Çarşamba, Mayıs 27, 2009

Artık gerçekten 6 yaşındayım

Geçen hafta okul arkadaşlarım ile yaptığımız doğumgünü partisinde neredeyse 6 yaşında olmuştum, ama artık tam anlamıyla 6 yaşındayım.

Yaz geliyor, Gran Via günleri başladı. Hatta hafta sonunda, ilk fıskiyelerle oyun oynama ve anneyi had safhada kızdırma işlemini başarı ile tamamladım.
Geçen hafta İsviçre'ye gittik gezmeye. Gittiğimiz yerlerin haddi hesabı yok. Ilk gun sadece Zurich şehrini gezdik. Yürümekten çok yoruldum, ama uçakla seyahat, ardından trenle Zurich'e gidiş çok heyecanlıydı. Hem de iki katlı trene bindik, üst katında oturduk.
Zurich'de en sevdiğim şey ise girdiğimiz çikolata dükkanıydı:-)

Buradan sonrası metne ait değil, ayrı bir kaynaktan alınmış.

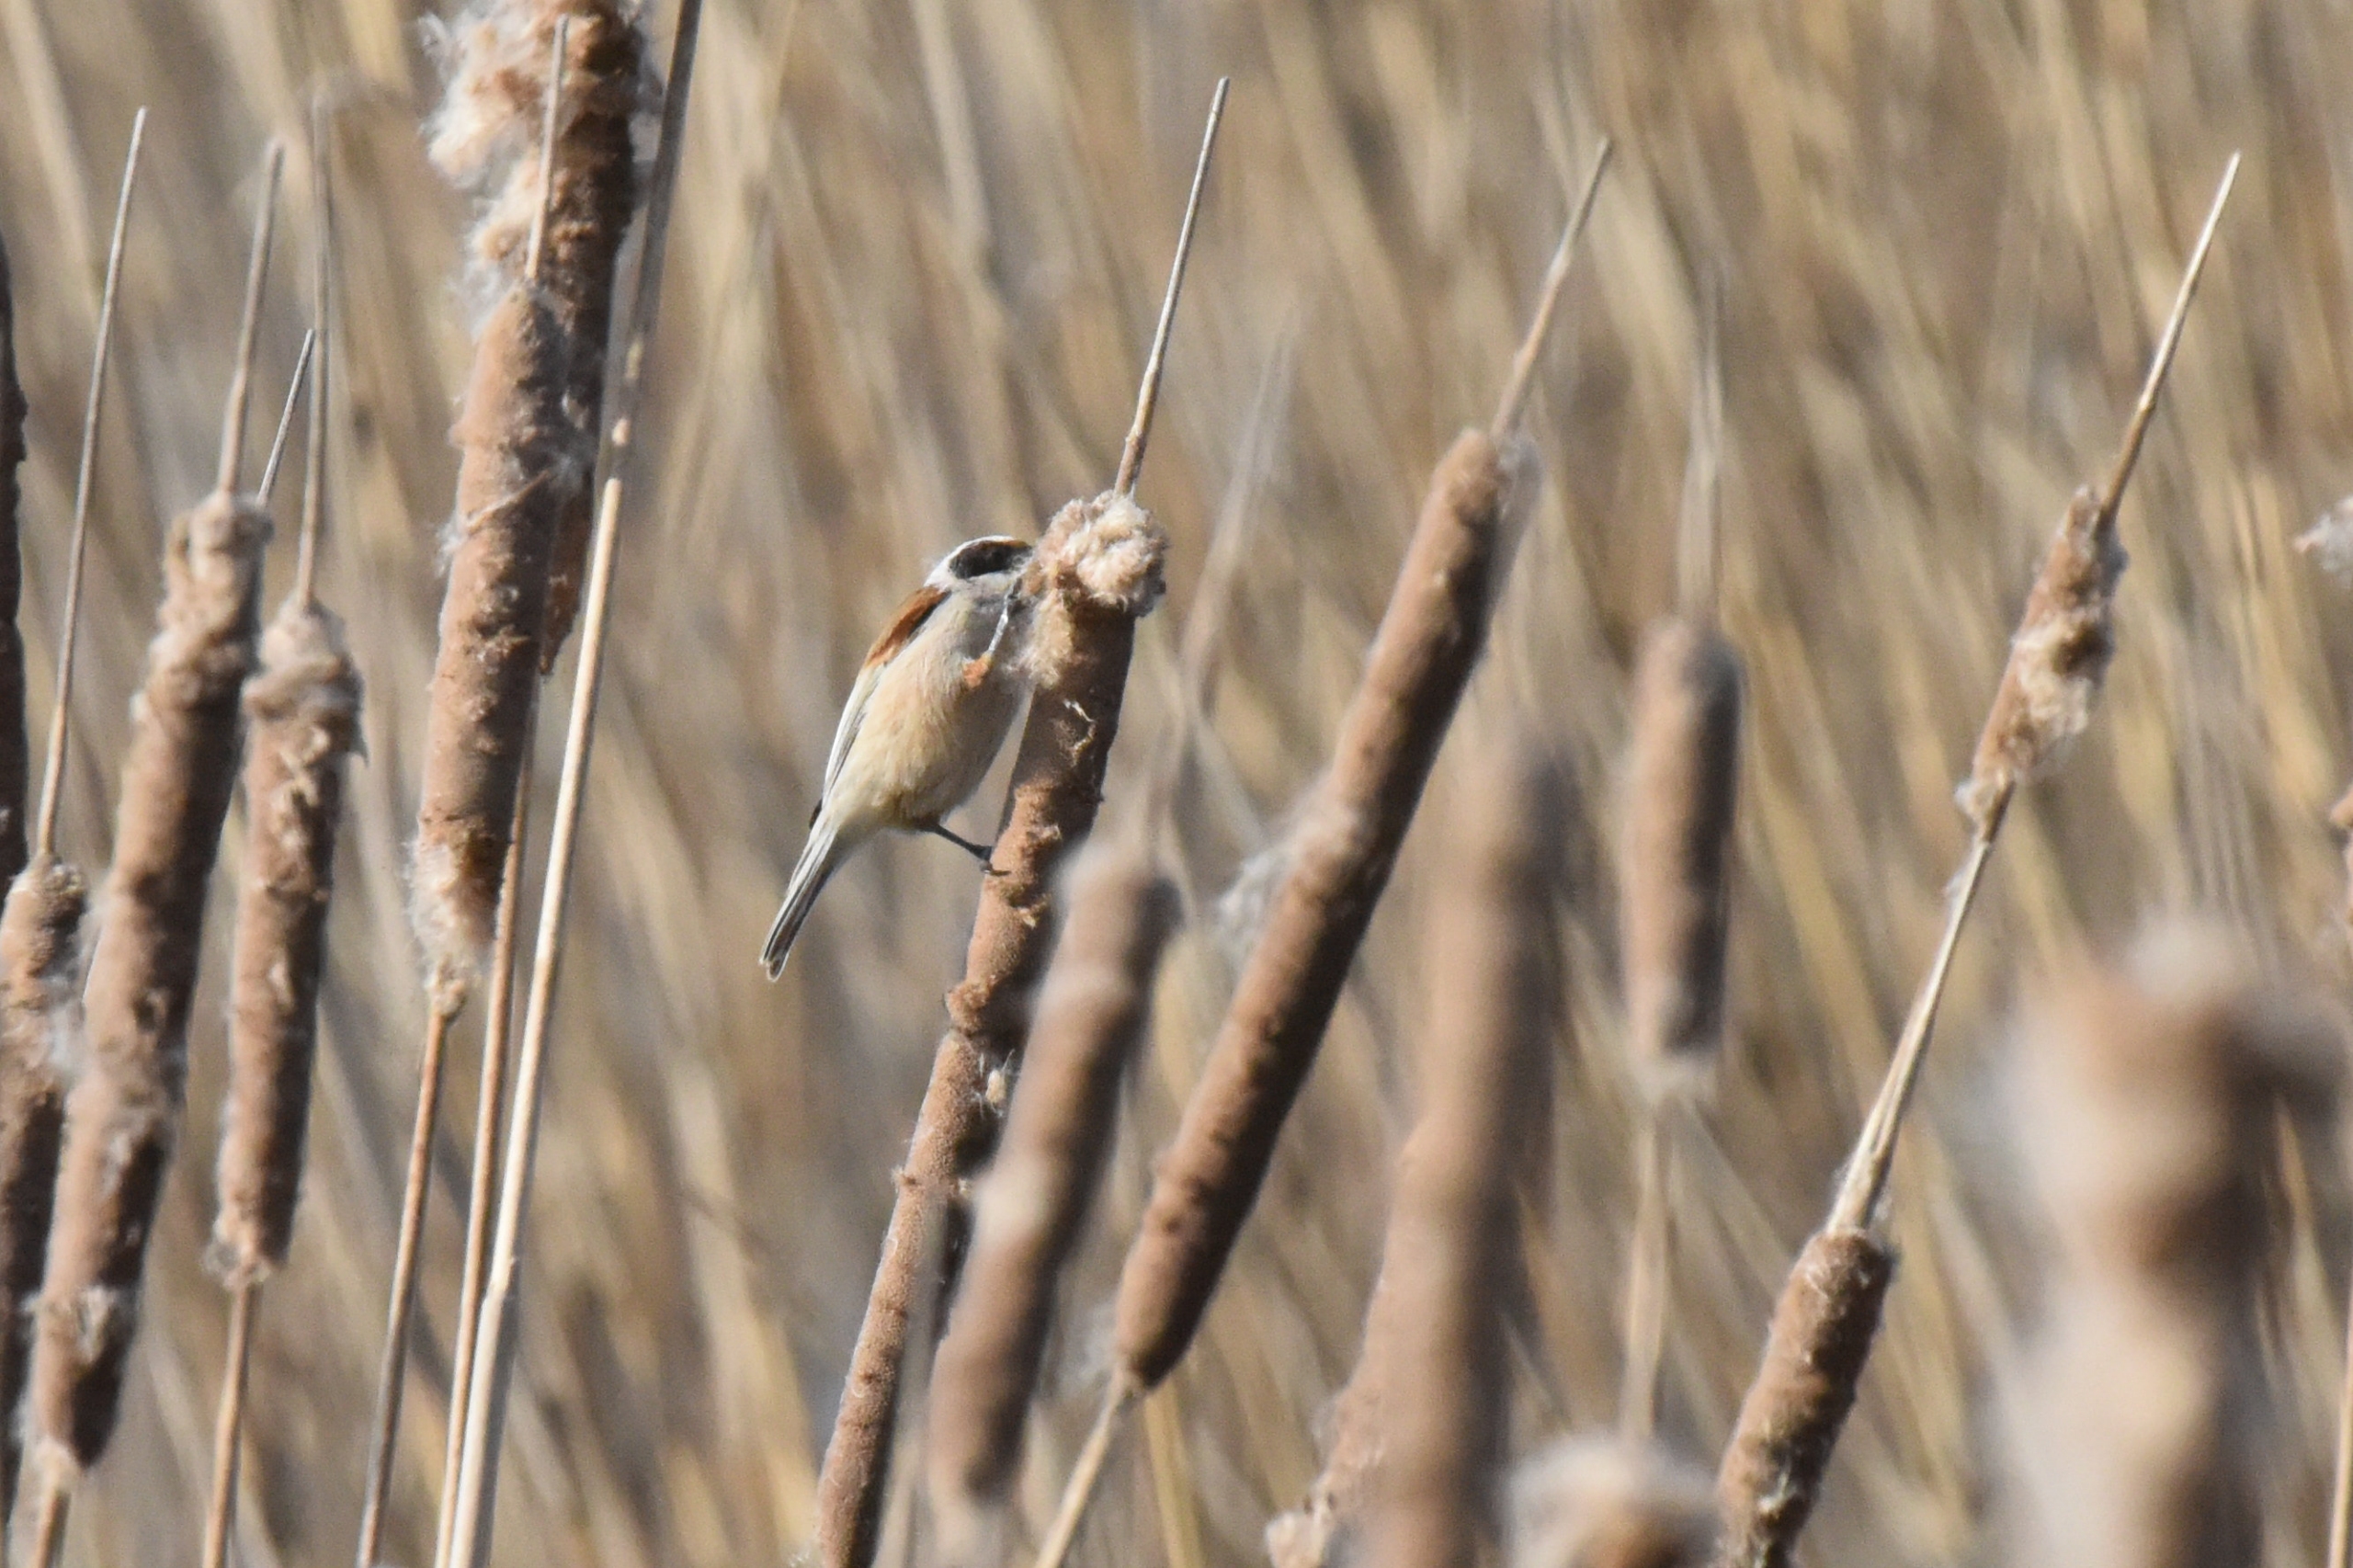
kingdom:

Sonra arabamızı kiraladık ve doğru Luzern'e. Ama o yorgunluğun üstüne, bir de arabadan otele yürümek, sonra bir de arabayı başka bir yere park etmek için tekrar çıkmak ve gene yürümek pestilimi çıkardı. Neyseki bi tane ortaçağ pazarına rastgeldik. Tahta kılıç aldık, dondurma yedik.

Ilk gunun yorgunlugu ile saat 9'da yatında, ertesi gun tabii saat 7'de gune basladim. Super manzarali super kahvaltimizin ardindan Pilatus'a gitmek icin yola ciktik. Once gölde vapur, sonra İsviçre'nin en dik fenikular treni. Sonra tepede bol tırmanış dolu ejderhala dağın derinliklerinde yürüyüş, sonra 50 kişilik teleferiğe biniş, sonra en

huzurlusu olan 3 kişilik minik teleferiğe biniş ve en son otobüs ile Luzern'e geri dönüş. Manzaralar süperdi. Tüm yolculuk çok heyecanlıydı, ama her birinde bir diğerine binmek için sabırsızlandığımdan, anneme ve babama göre işin tadını çıkarttırmadım.

Tüm bu yolculuğumuzu öğlene kadar tamamladık ve öğlen şehre geri gelip, yemeğimizi yedikten sonr gene annem babamla beni yürümeye zorlayarak uyuyan aslan heykeli ve buz çağı müzesine götürdü. Gene yürümekte çok zorlandım ve mızmızlandım, ama buz çağı müzesi, özellikle ayna labirenti çok ilginçti.

Aynadaki Acar ile sohbet:

Ben: merhaba arkadaşım, nasılsın?

Ben: İyiyim, sen nasılsın?

Ben de iyiyim, senin de mi kılıcın var?

Ben: Evet ortaçağ pazarından aldık, seninki de güzelmiş.

Ben: Teşekkür ederim. Hadi görüşmek üzere arkadaşım:-)

Bu yorgunluğun üstüne gene erkenden yatıp, sabah gene erkenden kalktıktan sonra, arabamıza binip doğru ulaşım müzesine gittik. Trenler, gemiler, uçaklar, teleferikler, balonlar, uzay araçları, arabalar, tüm taşıtlar hakkında herşey çok ilginçti. 3 boyutlu dinazorlar gösterisi, ve planaterium uzay filmini çok sevdim. Fenikulerlerin nasıl yukarı çıktığı, eski uçakların nasıl olduğu, uzayda hayatı, karayollarının özellikleri, ilk yolcu uçağı, gemiler için kullanılan kanal sistemleri, dağlar arası iletişim ve ulaşım sistemleri, havanın kaldırma gücü, hepsi hakkında deneyler yaptım.

Oradan çıkınca da gene arabamıza binip, bu sefer cam müzesine gittik. Camlardan bateri çaldık ve göldeki dev fıskiyeyi yönettik. Ama en ortadaki düğmeye basında en yukarı çıkan fıskiye çalıştı.

Ertesi gü dönüş yolculuğu için gene erkenden yola çıktık. Babamın homurdanmaları ve yolları bilmemenin stresi bir yana havaalanına ulaştık ve evimize döndük. Ben İsviçre'yi İtalya'dan bile çok sevdim. Keşke gene gitsek.